Ermächtigte Eliten, entfremdete Wähler

„Der Preis der Draghipolitik ist dies: es ist eine Konsolidierung ohne Demokratie. Ermächtigte Eliten mit entfremdeten Wählern“, resümierte der Autor Ben Judah 2021 in diesem exzellenten Porträt. Politik, wie Draghi sie betreibt, nämlich hinter den Kulissen, stets mit dem latent bedrohlichen Argumentarium der ökonomischen Unausweichlichkeit hantierend, mache „die einzige andere Möglichkeit, ein besseres Europa zu bekommen, eine transnationale,demokratische Bewegung für eine fairere Eurozone, noch unwahrscheinlicher“, kritisierte Judah. Denn „Draghipolitik“ schwächt politische Parteien und die Bedeutung von Wahlen. „Sie mag einen Pfad für eine technokratische Lösung ebnen, aber sie verschärft das politische Problem“, lautet seine Schlussfolgerung. Dass Draghis Wettbewerbsbericht im Auftrag der Kommission erst nach der Europawahl veröffentlicht wird, fügt sich insofern geschlossen ins Landschaftsbild.

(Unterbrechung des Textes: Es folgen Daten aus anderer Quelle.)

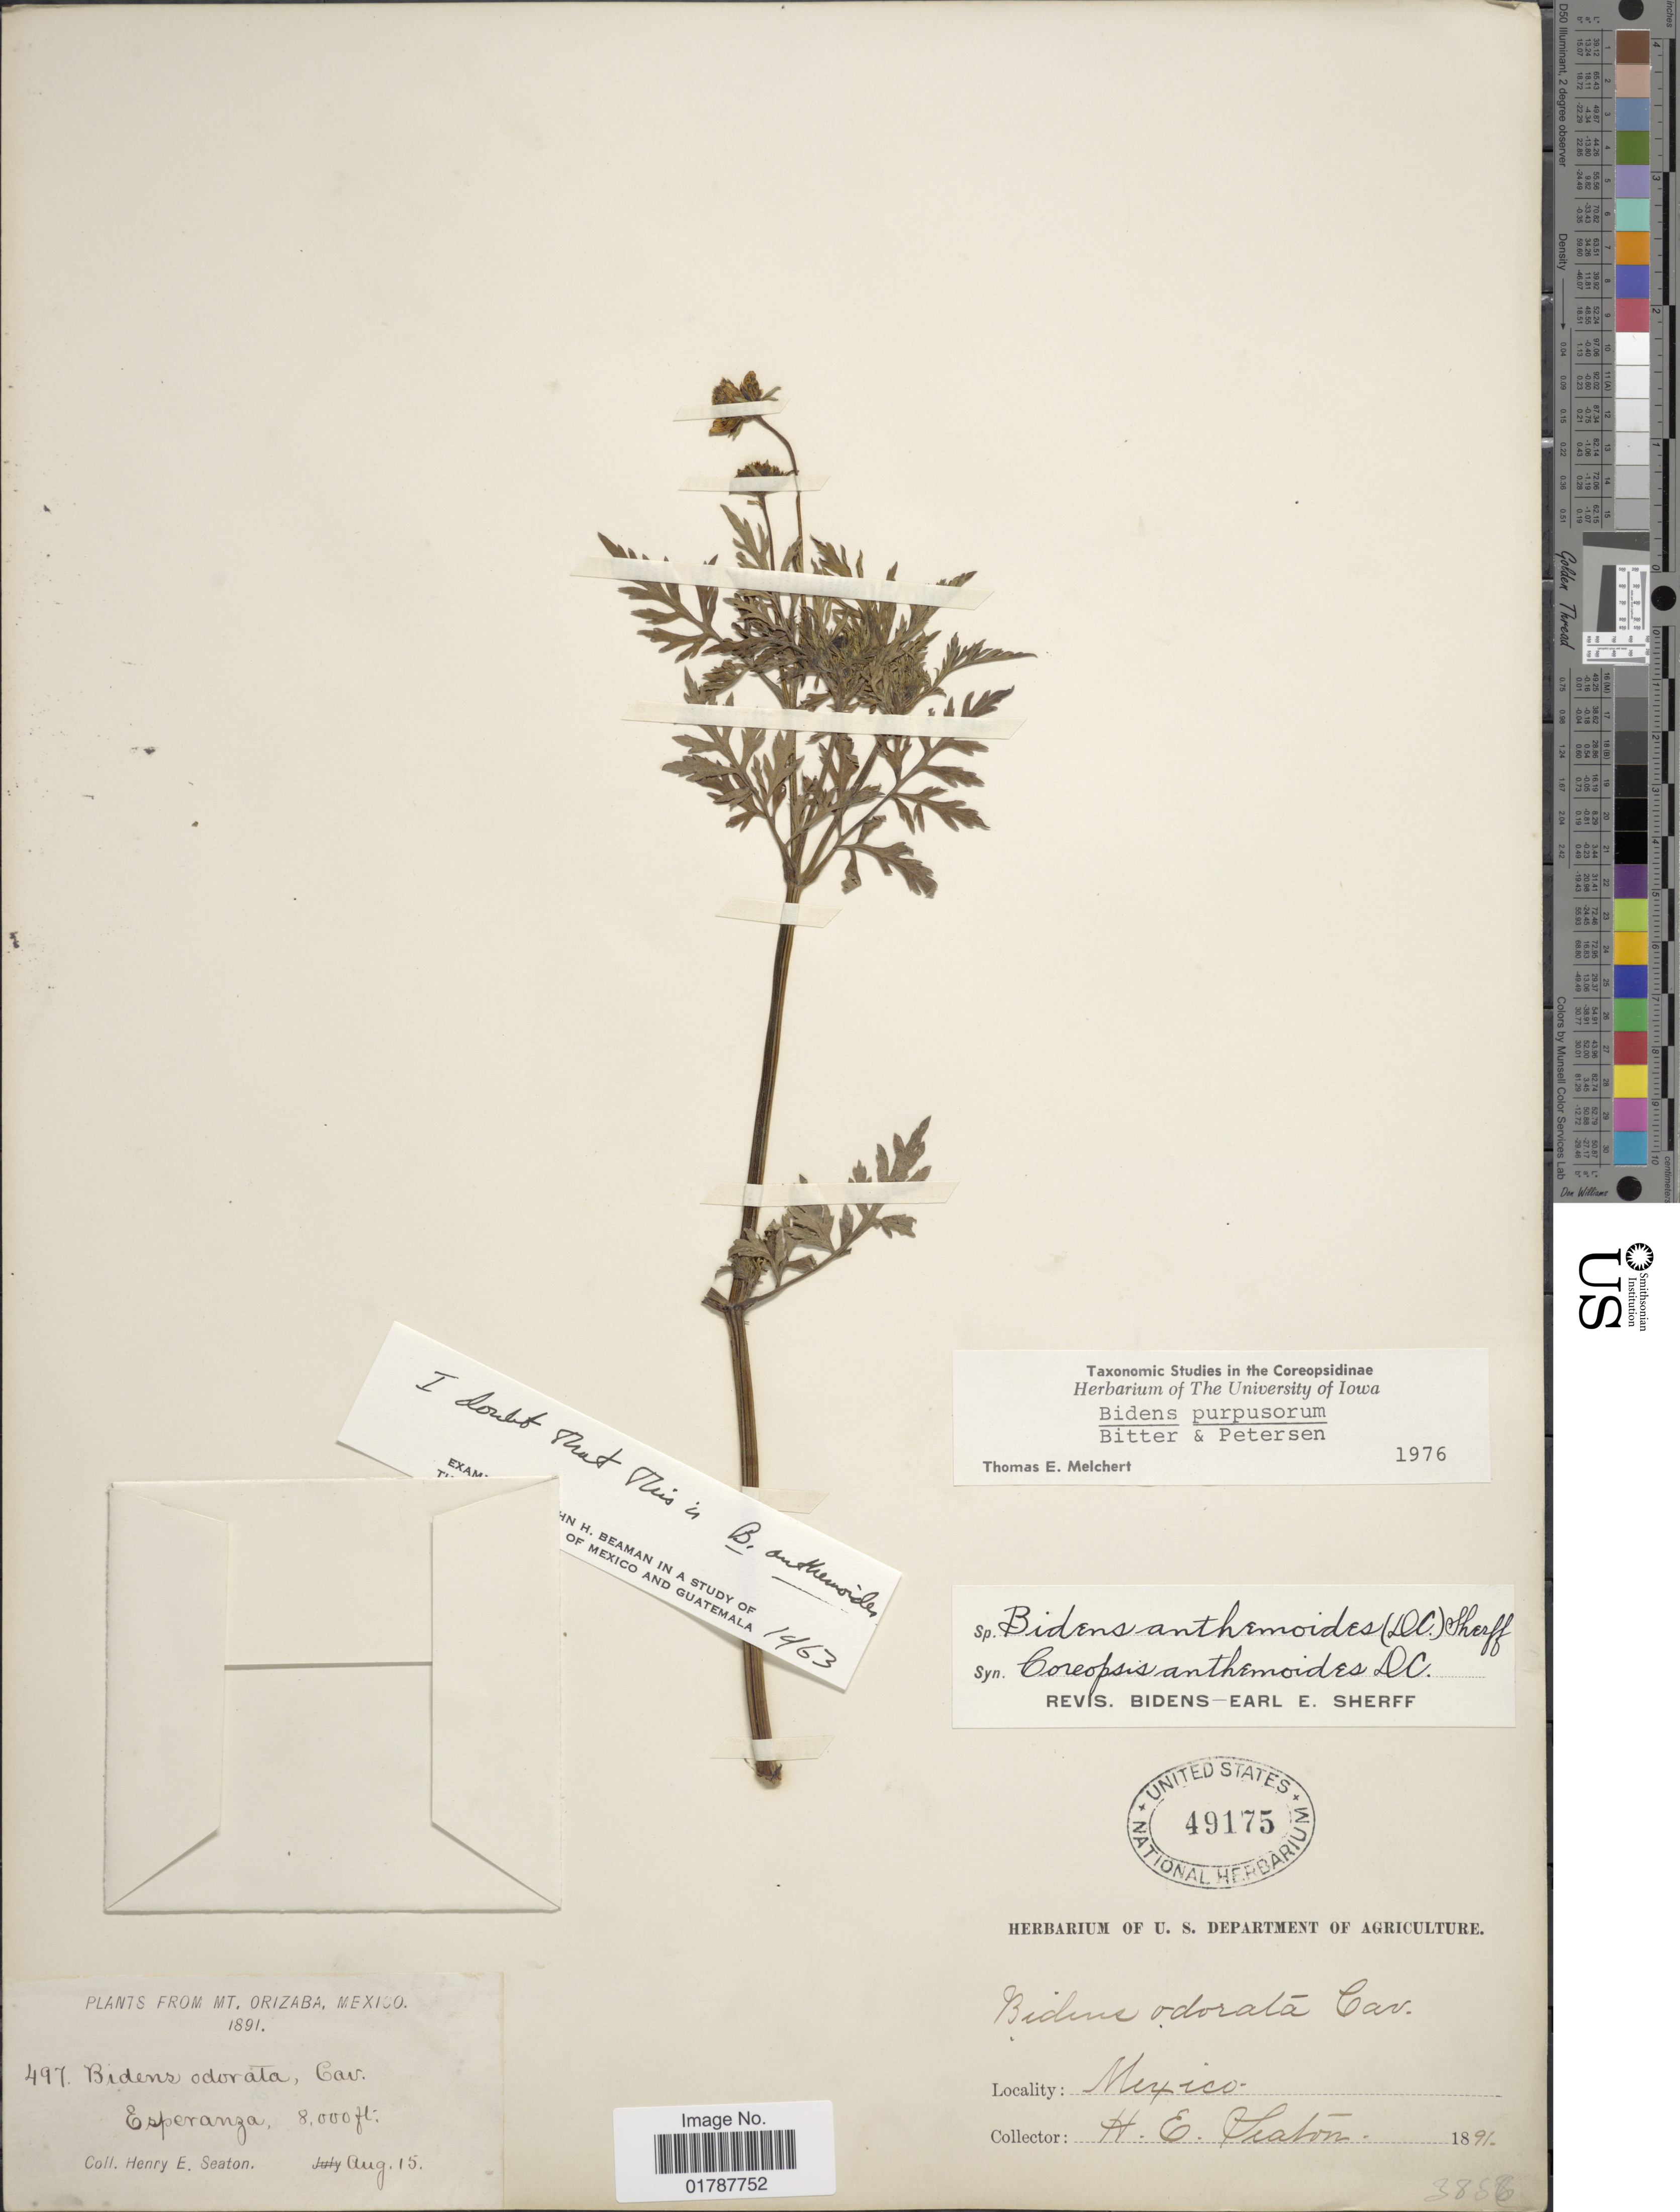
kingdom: Plantae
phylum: Tracheophyta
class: Magnoliopsida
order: Asterales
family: Asteraceae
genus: Bidens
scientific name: Bidens purpusorum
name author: Bitter & Petersen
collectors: H. E. Seaton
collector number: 497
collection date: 1891-08-15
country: Mexico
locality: From Mt. Orizaba, Mexico, Esperanza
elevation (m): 2438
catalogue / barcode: US 49175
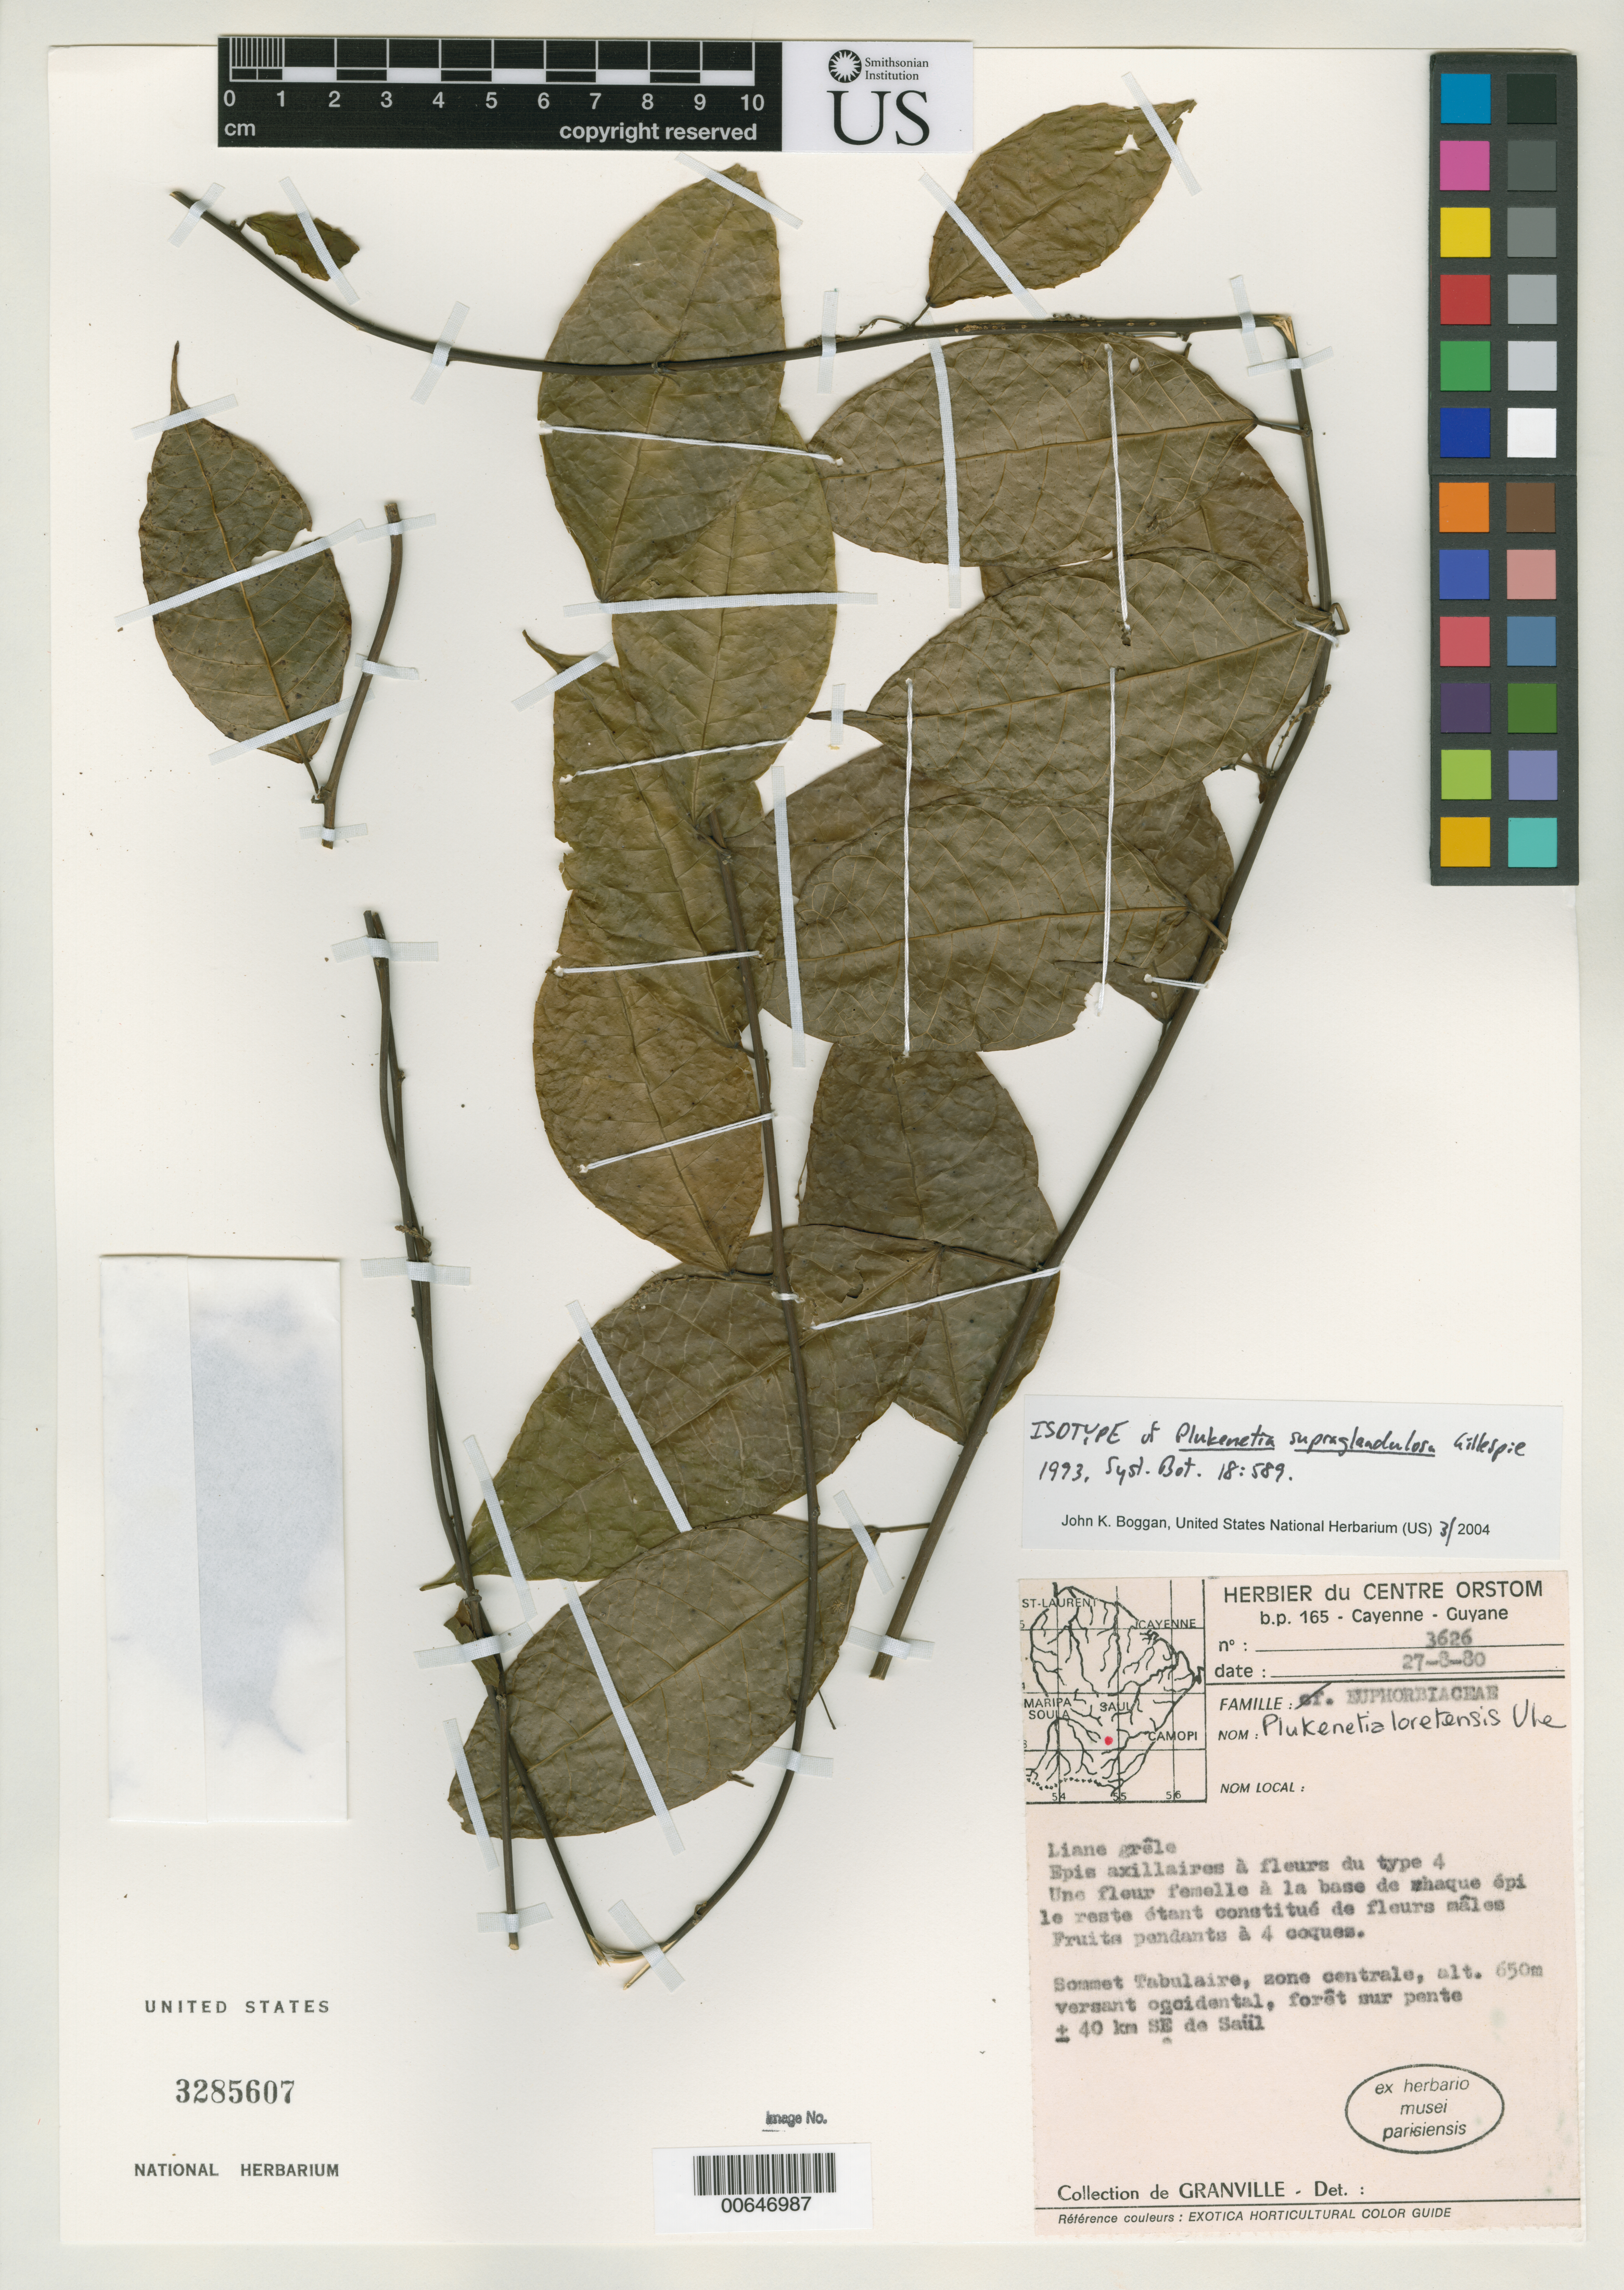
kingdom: Plantae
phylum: Tracheophyta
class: Magnoliopsida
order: Malpighiales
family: Euphorbiaceae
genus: Plukenetia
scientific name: Plukenetia supraglandulosa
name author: L.J. Gillespie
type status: Isotype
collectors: J.-J. de Granville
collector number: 3626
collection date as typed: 27 Aug 1980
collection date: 1980-08-27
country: French Guiana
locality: Sommet Tabulaire, zone centrale, versant occidental, forêt sur pente, ca. 40 km SE de Saül.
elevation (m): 650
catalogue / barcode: US 3285607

Jedenfalls ist Draghi Anfang der 1990er-Jahre als Generaldirektor des italienischen Finanzministeriums durch die beste Schule für Europolitik gegangen, hält Judah fest: „es war bereits ein Spiel für schwache Politiker und mächtige Technokraten.“ Und das ist Brüssel im Jahr 2024 zweifellos auch.